» **Exercise objective**
Could you set down exactly the lines of the data below, starting at the one that holds "nose: (517, 225)" and ending at the one that holds "left elbow: (445, 276)", both included, and only those?

» **Images with localized body landmarks**
◇ ◇ ◇

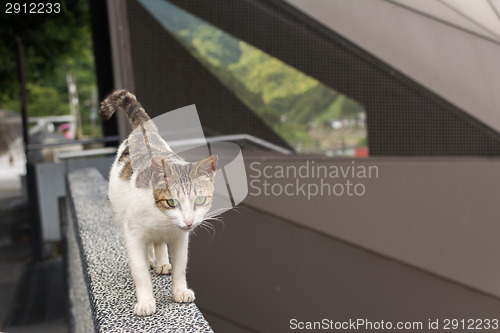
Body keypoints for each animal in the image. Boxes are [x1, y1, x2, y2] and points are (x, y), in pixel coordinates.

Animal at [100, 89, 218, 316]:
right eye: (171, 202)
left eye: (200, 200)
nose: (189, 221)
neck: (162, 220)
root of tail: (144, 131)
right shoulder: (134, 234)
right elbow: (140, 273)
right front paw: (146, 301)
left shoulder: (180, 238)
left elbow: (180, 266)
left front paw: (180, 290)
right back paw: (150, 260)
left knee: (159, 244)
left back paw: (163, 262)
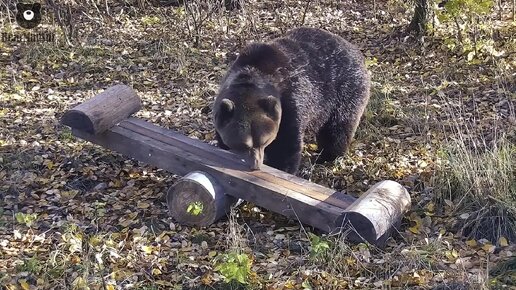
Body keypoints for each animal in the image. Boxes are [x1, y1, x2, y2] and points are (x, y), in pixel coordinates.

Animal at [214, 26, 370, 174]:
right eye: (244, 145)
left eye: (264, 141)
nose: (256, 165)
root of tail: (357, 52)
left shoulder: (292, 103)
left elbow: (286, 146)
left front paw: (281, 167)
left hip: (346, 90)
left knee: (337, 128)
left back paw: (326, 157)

◇ ◇ ◇

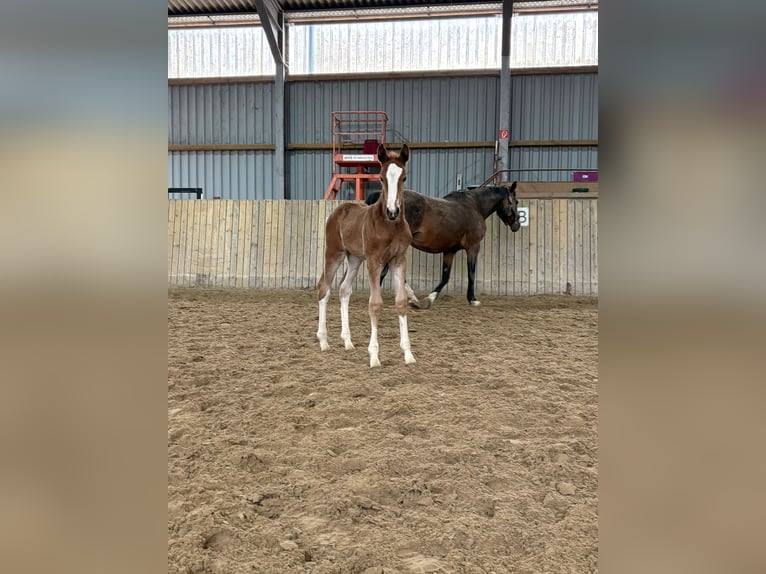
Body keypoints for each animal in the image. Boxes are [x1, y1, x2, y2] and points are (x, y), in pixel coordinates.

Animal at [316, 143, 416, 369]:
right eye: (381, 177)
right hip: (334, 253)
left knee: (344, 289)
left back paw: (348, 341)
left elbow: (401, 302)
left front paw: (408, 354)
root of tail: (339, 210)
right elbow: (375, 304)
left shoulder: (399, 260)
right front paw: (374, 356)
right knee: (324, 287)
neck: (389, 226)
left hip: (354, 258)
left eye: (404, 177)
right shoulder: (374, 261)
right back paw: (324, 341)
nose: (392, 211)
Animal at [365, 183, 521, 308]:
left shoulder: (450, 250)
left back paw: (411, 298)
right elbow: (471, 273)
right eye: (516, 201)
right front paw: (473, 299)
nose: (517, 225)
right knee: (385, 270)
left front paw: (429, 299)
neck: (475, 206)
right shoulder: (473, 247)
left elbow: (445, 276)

◇ ◇ ◇

» **Solution to this task**
nose: (517, 225)
right knee: (385, 270)
left front paw: (429, 299)
neck: (475, 206)
right shoulder: (473, 247)
left elbow: (445, 276)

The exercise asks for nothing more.